Sen. Ted Cruz, R-Texas, was ambushed at the Iowa State Fair Friday by actress Ellen Page, who started a heated back-and-forth conversation with the Republican presidential candidate on gay rights and free speech.
As Cruz flipped a pork chop, Page approached the grill and began a dialogue about the treatment of LGBT people in the workplace.
Cruz immediately flipped the script by saying, “We’re seeing Bible-believing Christians being persecuted …”
“For discriminating against LGBT people,” Page interrupted.
“No, for living according to their faith,” Cruz responded.

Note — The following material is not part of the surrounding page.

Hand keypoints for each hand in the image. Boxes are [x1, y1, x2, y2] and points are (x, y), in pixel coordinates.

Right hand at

He told Page that he would be happy to answer her questions, but wouldn’t participate in a “back-and-forth debate.”
“No one has the right to force someone else to abandon their faith or their conscious,” Cruz continued. “Imagine, hypothetically, we had a gay florist. And imagine that two evangelical Christians wanted to get married and the gay florist decided, ‘You know what? I disagree with your faith. I don’t want to provide flowers.'”

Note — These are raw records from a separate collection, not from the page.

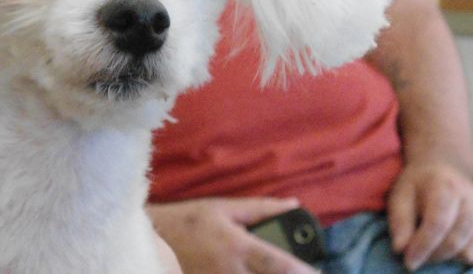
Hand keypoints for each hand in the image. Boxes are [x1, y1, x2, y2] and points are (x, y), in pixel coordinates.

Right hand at [147, 197, 317, 273]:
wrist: (152, 240)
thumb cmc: (189, 220)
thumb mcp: (224, 207)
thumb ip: (261, 208)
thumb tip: (294, 205)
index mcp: (238, 247)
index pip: (278, 264)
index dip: (303, 272)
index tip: (319, 273)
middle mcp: (231, 272)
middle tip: (306, 272)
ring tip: (275, 270)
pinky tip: (250, 272)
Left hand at [388, 162, 472, 269]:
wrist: (447, 166)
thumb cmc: (419, 183)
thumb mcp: (400, 194)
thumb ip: (399, 221)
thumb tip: (400, 249)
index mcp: (445, 186)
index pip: (437, 224)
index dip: (422, 246)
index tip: (408, 261)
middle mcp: (471, 199)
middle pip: (455, 241)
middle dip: (432, 255)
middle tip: (416, 256)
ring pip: (469, 252)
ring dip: (447, 257)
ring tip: (430, 248)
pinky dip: (463, 258)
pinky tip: (448, 248)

Page interrupted him again: “I would say they should provide the flowers, just like gay people should be able to get married.”
Cruz equated his analogy with forcing a Jewish rabbi to conduct a Christian wedding ceremony.

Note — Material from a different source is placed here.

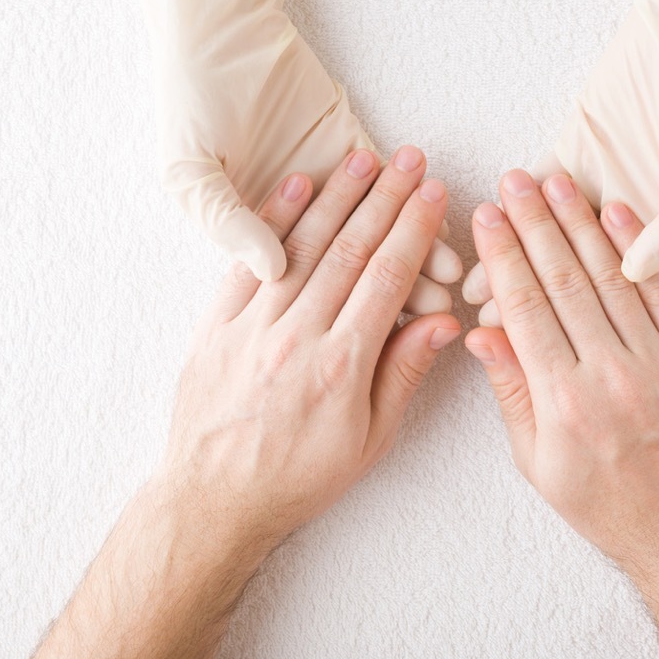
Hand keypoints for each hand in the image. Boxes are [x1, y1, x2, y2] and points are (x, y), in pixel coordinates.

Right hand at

“We’re a country that respects pluralism and diversity,” he said. “There’s this liberal intolerance that anyone who dares follow a biblical teaching of marriage … must be persecuted, must be fined and must be driven out of business.”
The conversation then took a turn toward international persecution of LGBT people. Cruz brought up the violent actions of the Islamic State, which Page countered with charges of Christians persecuting homosexuals in Uganda and Jamaica “to a violent extent.”
“Does that trouble you at all? That you draw a moral equivalence between Christians in Jamaica and radical Islamic terrorists and ISIS that are beheading children?” Cruz shot back.
“There is a difference between communities like Jamaica that may have different standards … but they’re not murdering people. If they were murdering people it would be wrong.”
Cruz and Page eventually ended their tiff, with Cruz dismissing any further discussion on the issue and Page walking away in a huff.
An ABC News crew caught up with Cruz after the exchange, asking the senator, “What does it say about America that you can have a pork chop in one hand, and have a conversation with someone about gay persecution in the workplace?”
“It’s interesting what that conversation was about,” Cruz replied. “I think that conversation was about the persecution of religious liberty. She didn’t want to have that conversation.”
When the reporter asked if Cruz knew he was verbally sparring with the star of movies like “Juno” and “Inception,” Cruz admitted that he did not.
Page is in Iowa working on a project with Vice, her publicist told ABC News.
The actress announced she is gay in February 2014, during a speech at a Human Rights Campaign event.